Although the June 30th deadline to hand over civilian authority to Iraqis is rapidly approaching, we have yet to achieve total pacification of Iraq. While most cities are under control, cities like Fallujah and Najaf continue to be dangerous and bloody terrain for our troops. Without a doubt the continuing ground war in Iraq is testing America's will, as our troops battle insurgencies by radical Shiite and Sunni Muslims, as well as work to pacify pugnacious elements like Muqtada al-Sadr and his small brigand of sympathizers.
Public mood and opinion, however, are extremely important during this time. If the American public waivers in support for our troops, rapid demoralization and hindrance to further progress in the battlefield will doubtlessly be the result. While most of us proudly wear yellow ribbons and wave the American flag in support of our men and women in Iraq, there is a small, angry, vocal minority of the American public that will do anything to undermine our troops and heed the pacification of Iraq. A UC Berkeley lecturer, Hatem Bazian, stands at the forefront of this small movement in the Bay Area.
Despite majority opinion, Dr. Bazian thinks that lending moral support to our American military personnel in these challenging times is a cumbersome task. What does he do instead? Just like the individuals from the leftist "peace movement," he thinks it is fitting and proper to focus on the perpetual psychological degradation of our troops. Thus, not only is he a contributor to the demoralization of our troops, but more ridiculously, he calls for an "intifada" in our own backyard.

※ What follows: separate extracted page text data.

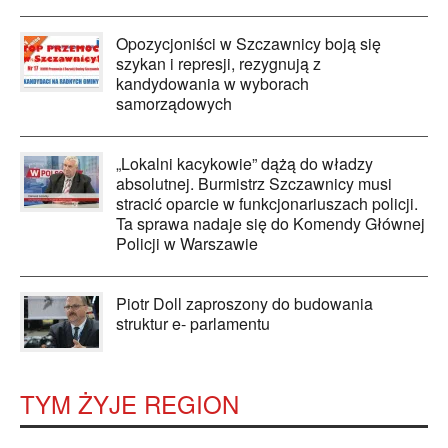
Opozycjoniści w Szczawnicy boją się
szykan i represji, rezygnują z
kandydowania w wyborach
samorządowych
„Lokalni kacykowie” dążą do władzy
absolutnej. Burmistrz Szczawnicy musi
stracić oparcie w funkcjonariuszach policji.
Ta sprawa nadaje się do Komendy Głównej
Policji w Warszawie
Piotr Doll zaproszony do budowania
struktur e- parlamentu
TYM ŻYJE REGION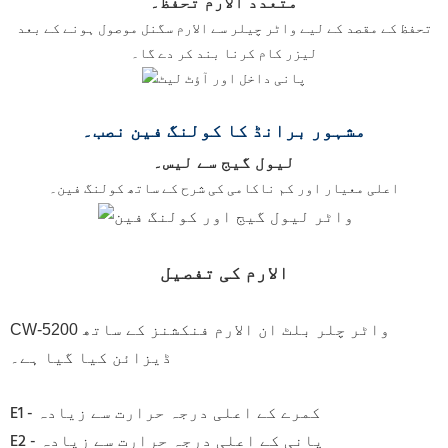
متعدد الارم تحفظ۔
تحفظ کے مقصد کے لیے واٹر چیلر سے الارم سگنل موصول ہونے کے بعد
لیزر کام کرنا بند کر دے گا۔
مشہور برانڈ کا کولنگ فین نصب۔
لیول گیج سے لیس۔
اعلی معیار اور کم ناکامی کی شرح کے ساتھ کولنگ فین۔
الارم کی تفصیل
CW-5200 واٹر چلر بلٹ ان الارم فنکشنز کے ساتھ
ڈیزائن کیا گیا ہے۔
E1 - کمرے کے اعلی درجہ حرارت سے زیادہ
E2 - پانی کے اعلی درجہ حرارت سے زیادہ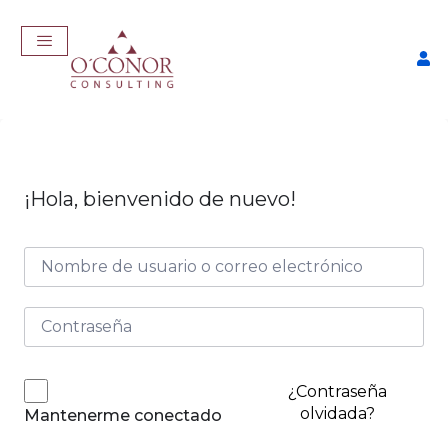
¡Hola, bienvenido de nuevo!
EmpleaTech: Entrevistas &
Negociación
$
175,00
+
ADD
¿Contraseña
olvidada?
Mantenerme conectado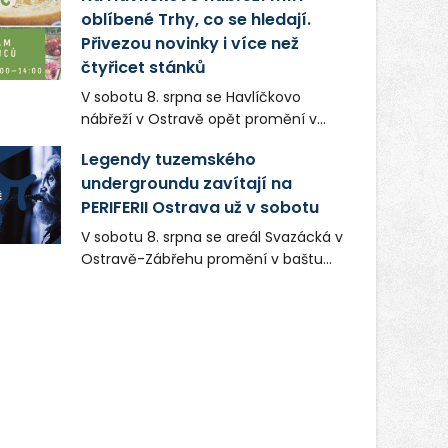
oblíbené Trhy, co se hledají.
firmou s obrovským potenciálem.
Přivezou novinky i více než
čtyřicet stánků
V sobotu 8. srpna se Havlíčkovo
nábřeží v Ostravě opět promění v
místo plné vůní, chutí a poctivých
Legendy tuzemského
lokálních výrobků. Trhy, co se hledají
undergroundu zavítají na
tentokrát nabídnou více než čtyřicet
PERIFERII Ostrava už v sobotu
pečlivě vybraných stánků s kvalitní
gastronomií, farmářskými produkty,
V sobotu 8. srpna se areál Svazácká v
designem i řemeslnou tvorbou.
Ostravě-Zábřehu promění v baštu
Návštěvníci se mohou těšit nejen na
undergroundové a alternativní
oblíbené stálice, ale také na řadu
hudby. Uskuteční se zde totiž první
novinek, které v Ostravě běžně
ročník festivalu PERIFERIE Ostrava.
nepotkají.
Brány areálu se otevřou půlhodinu po
poledni, na příchozí čekají koncerty,
autorská čtení a rozhovory.
Vstupenky v ceně 450 Kč jsou v
prodeji.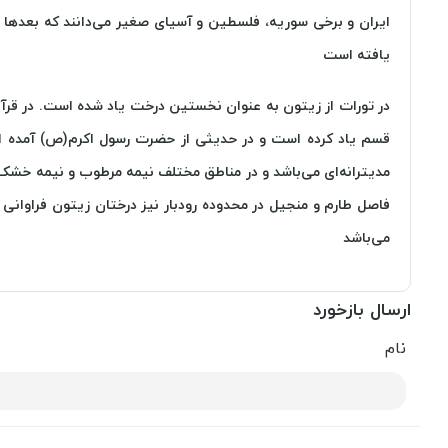
ایران و برخی سوریه، فلسطین و آسیای صغیر می‌دانند که بعدها به 
یافته است
در تورات از زیتون به عنوان نخستین درخت یاد شده است. در قرآن 
قسم یاد کرده است و در حدیثی از حضرت رسول اکرم(ص) آمده ا
مدیترانه‌ای می‌باشد و در مناطق مختلف نیمه مرطوب و نیمه خشک 
فاصل طارم و منجیل در محدوده رودبار نیز درختان زیتون فراوانی د
می‌باشد
ارسال بازخورد
نام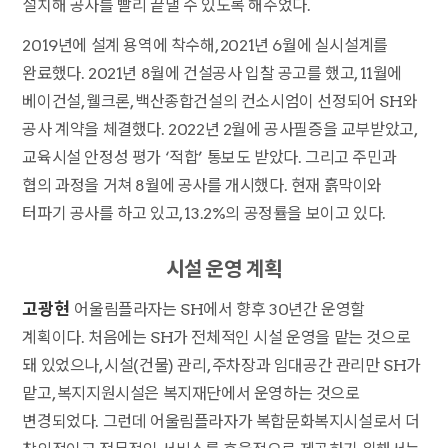
설치해 공사를 빨리 끝낼 수 있도록 해주었다.
2019년에 설계 용역에 착수해, 2021년 6월에 실시설계를
완료했다. 2021년 8월에 건설공사 입찰 공고를 했고, 11월에
베이건설, 웰크론, 백산종합건설의 컨소시엄이 선정되어 SH와
공사 계약을 체결했다. 2022년 2월에 공사필증을 교부받았고,
교육시설 안정성 평가 ‘적합’ 통보도 받았다. 그리고 주민과
협의 과정을 거쳐 8월에 공사를 개시했다. 현재 흙막이와
터파기 공사를 하고 있고, 13.2%의 공정률을 보이고 있다.
시설 운영 계획
고광현
어울림플라자는 SH에서 향후 30년간 운영할
계획이다. 처음에는 SH가 전체적인 시설 운영을 맡는 것으로
돼 있었으나, 시설(건물) 관리, 주차장과 임대공간 관리만 SH가
맡고, 복지지원시설은 복지재단에서 운영하는 것으로
변경되었다. 그런데 어울림플라자가 복합문화복지시설로서 더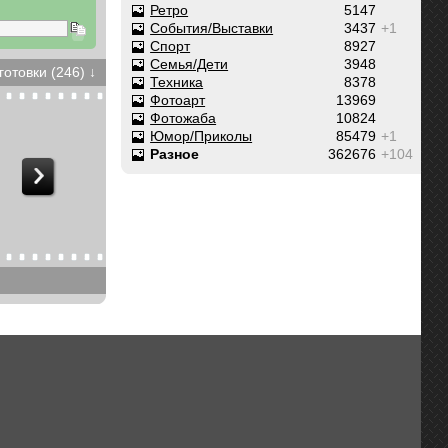
Ретро
5147
События/Выставки
3437
+1
Спорт
8927
Семья/Дети
3948
готовки (246) ↓
Техника
8378
Фотоарт
13969
Фотожаба
10824
Юмор/Приколы
85479
+1
Разное
362676
+104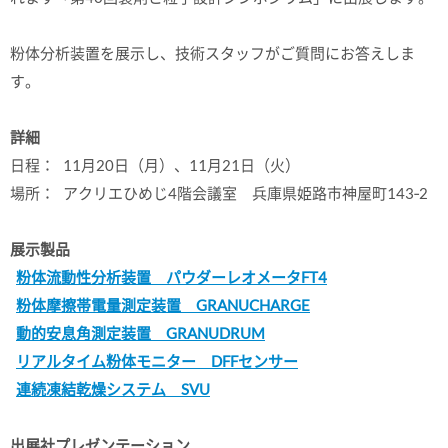
粉体分析装置を展示し、技術スタッフがご質問にお答えしま
す。
詳細
日程：
11月20日（月）、11月21日（火）
場所：
アクリエひめじ4階会議室 兵庫県姫路市神屋町143‐2
展示製品
粉体流動性分析装置 パウダーレオメータFT4
粉体摩擦帯電量測定装置 GRANUCHARGE
動的安息角測定装置 GRANUDRUM
リアルタイム粉体モニター DFFセンサー
連続凍結乾燥システム SVU
出展社プレゼンテーション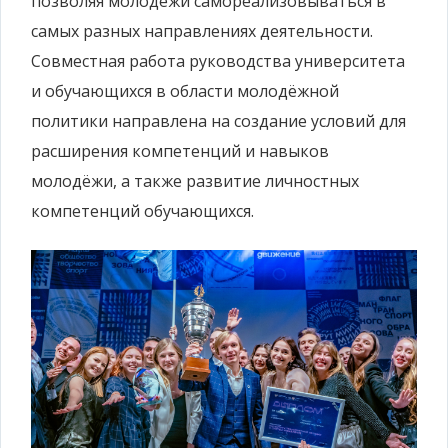
позволяя молодёжи самореализовываться в
самых разных направлениях деятельности.
Совместная работа руководства университета
и обучающихся в области молодёжной
политики направлена на создание условий для
расширения компетенций и навыков
молодёжи, а также развитие личностных
компетенций обучающихся.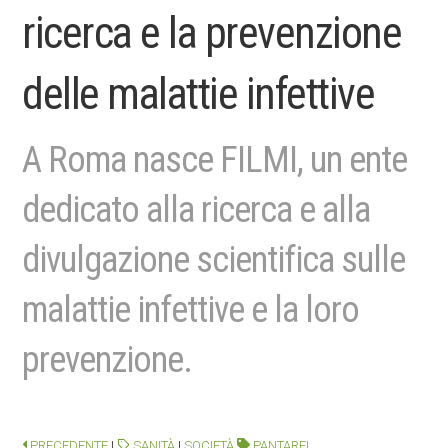
ricerca e la prevenzione
delle malattie infettive
A Roma nasce FILMI, un ente
dedicato alla ricerca e alla
divulgazione scientifica sulle
malattie infettive e la loro
prevenzione.
PRECEDENTE
|
SANITÀ
|
SOCIETÀ
PANTAREI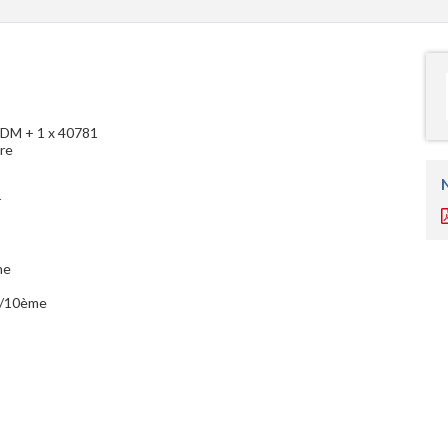
1ADM + 1 x 40781
ire
r
he
 8/10ème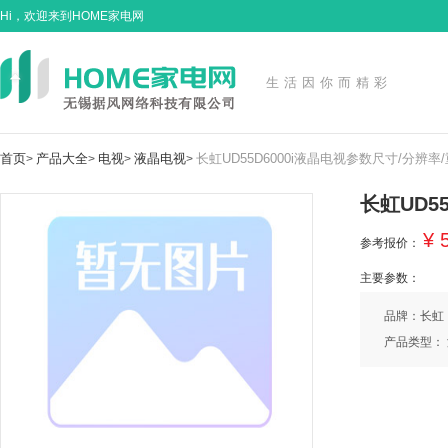
Hi，欢迎来到HOME家电网
生活因你而精彩
首页
产品大全
电视
液晶电视
长虹UD55D6000i液晶电视参数尺寸/分辨率
>
>
>
>
长虹UD5
¥ 
参考报价：
主要参数：
品牌：长虹
产品类型：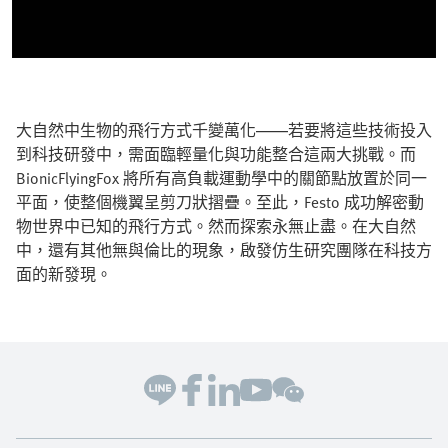
大自然中生物的飛行方式千變萬化——若要將這些技術投入
到科技研發中，需面臨輕量化與功能整合這兩大挑戰。而
BionicFlyingFox 將所有高負載運動學中的關節點放置於同一
平面，使整個機翼呈剪刀狀摺疊。至此，Festo 成功解密動
物世界中已知的飛行方式。然而探索永無止盡。在大自然
中，還有其他無與倫比的現象，啟發仿生研究團隊在科技方
面的新發現。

In a speech given at an anti-war rally in San Francisco, he told the crowd, "Are you angry? Are you angry? Are you angry? Well, we've been watching intifada in Palestine, we've been watching an uprising in Iraq, and the question is that what are we doing? How come we don't have an intifada in this country...it's about time we have an intifada in this country that change[s] fundamentally the political dynamics here." One clearly realizes how upset Dr. Bazian is about the lack of insurrection in America. Yet, what he fails to realize is why there is no uprising here. Unlike the "willing participants" of the intifadas in Palestine and Iraq, Americans have better things to do with their time than strap bombs to their bodies or throw rocks at military personnel. Nor do they feel that such a cause is necessary. Again, most Americans support our troops' efforts in Iraq.
He continued on to comment on the public's possible reaction to his statements, clearly beginning to realize how ridiculous he was being. Yet this did not stop his outrageous comments from being made. "They're gonna say some Palestinian being radical—-well, you haven't seen radicalism yet!" Hopefully this kind of radicalism will involve more than just Hamas flags being waved and large multitudes of people chanting "Death to Zionism" (I'll make sure Ariel Sharon and George W. Bush get your message).
Just short of formally endorsing the current insurgency in Iraq, Dr. Bazian clearly has an agenda on his hands. While our troops are combating malignant elements on Iraqi soil, Dr. Bazian feels that a similar insurgency must start in America. And while he has recently tried to clarify his statements, he continues to flatly deny their dispiriting effects on our troops. In the April 19, 2004 edition of the O'Reilly Factor, Dr. Bazian explained to Mr. O'Reilly that his statement was meant to incite only a "political intifada" in this country. This explanation is no less disturbing. Just what does he mean by political intifada? The word "intifada" clearly means "uprising" in Arabic. Does he really want a political uprising in America?
Statements like Dr. Bazian's must not go unpunished. He has a clear intent to disrupt legitimate authority at home and give the enemies, who are fighting our troops, a moral boost. Dr. Bazian can rant and drone all he wants about his right to free speech, but as an American, watchful of any suspicious and seditious statements especially from the "usual suspects," I have a right to be outraged.
It has been some time since I caught Dr. Hatem Bazian's statement and yet, scant attention has been given to his public folly. I am not surprised at the lack of condemnation and outrage from our administration, and certainly from the morally bankrupt Middle Eastern Studies Department. Even though there has been a lack of action and outrage from the general student body, there are a few vigilant people who keep a tight watch on these "loose mouths," and you can guarantee we will continue to do so.
As our troops continue to fight Iraqi insurgents, it is important for us to maintain our resolve until the war effort is complete. As for you, Dr. Bazian, do not expect the same light treatment if you make the same mistake in the future.